### [BRIEF]
Give back only the line containing "électronique et la" and every line after it through the end of the data below, transcribed exactly.

### [Data records]
□ □ □ □ □ □ □

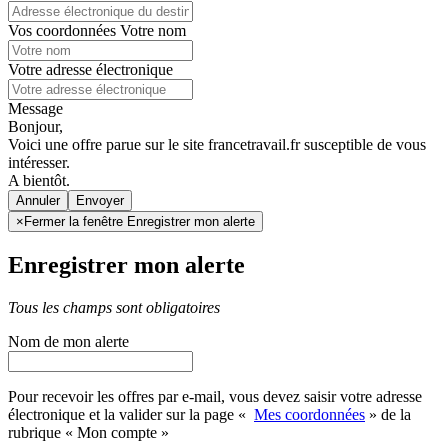
Vos coordonnées
Votre nom
Votre adresse électronique
Message
Bonjour,
Voici une offre parue sur le site francetravail.fr susceptible de vous
intéresser.
A bientôt.
Annuler
×
Fermer la fenêtre Enregistrer mon alerte
Enregistrer mon alerte
Tous les champs sont obligatoires
Nom de mon alerte
Pour recevoir les offres par e-mail, vous devez saisir votre adresse
électronique et la valider sur la page «
Mes coordonnées
» de la
rubrique « Mon compte »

□ □ □ □ □ □ □

### [YOUR SOLUTION]
électronique et la valider sur la page «
Mes coordonnées
» de la
rubrique « Mon compte »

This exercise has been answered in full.